Mr Gormley said while he did not want to "pre-empt" a review of waste strategy, "in the context of this review I will also consider increasing the landfill levy from its current low rate of €15".
He added: "As part of this I will also examine whether it may be necessary to extend the levy to include municipal incinerators. I do not see why incineration should not be subject to the same financial regime as landfills."
An Bord Pleanála has granted planning permission for two incinerators in Co Meath and in Ringaskiddy, Co Cork, while a decision on one in Poolbeg in Dublin is outstanding.
A final decision on an incineration levy will not go before the Cabinet for some time as the Minister wants to carry out a first major review of waste strategy since 1998.
Last night Taoiseach Bertie Ahern, who has strongly supported incineration up to now, said a commission would report "within a year" on "new ways and new technologies, both inventions and international progress in these areas".
"We have made extraordinary strides in moving away from landfill in recent years. We have gone from 0 per cent to 35 per cent. We have closed many landfills, and we want to close more."
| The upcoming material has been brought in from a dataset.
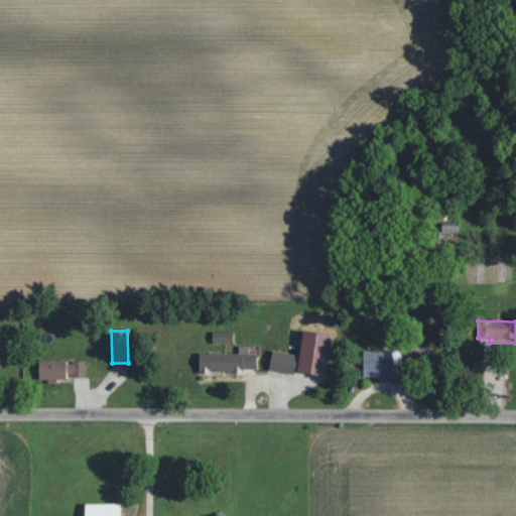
[(224,333),(213,333),(212,344),(224,344),(224,333)]
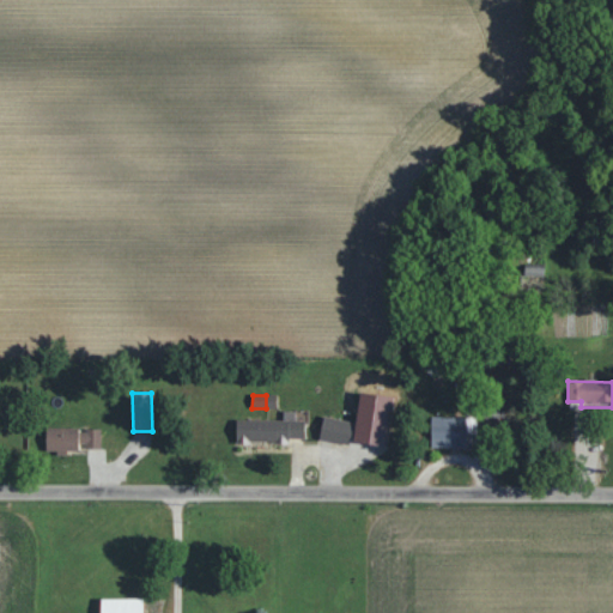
[(284,420),(236,420),(236,444),(289,443),(289,439),(304,438),(304,420),(295,422),(295,411),(283,411),(284,420)]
Mr Gormley has come under attack in his Dublin South East constituency where there is strong opposition to plans to build an incinerator backed by Dublin City Council in Poolbeg.
Labour TD Eamon Gilmore said it appeared that the public would have to pay higher waste charges arising from Mr Gormley's approach, which, he said, lacked clarity.
John Ahern, managing director of Indaver Ireland, a company involved in incineration, said he did not believe attempts to impose an incineration levy would prove to be legal.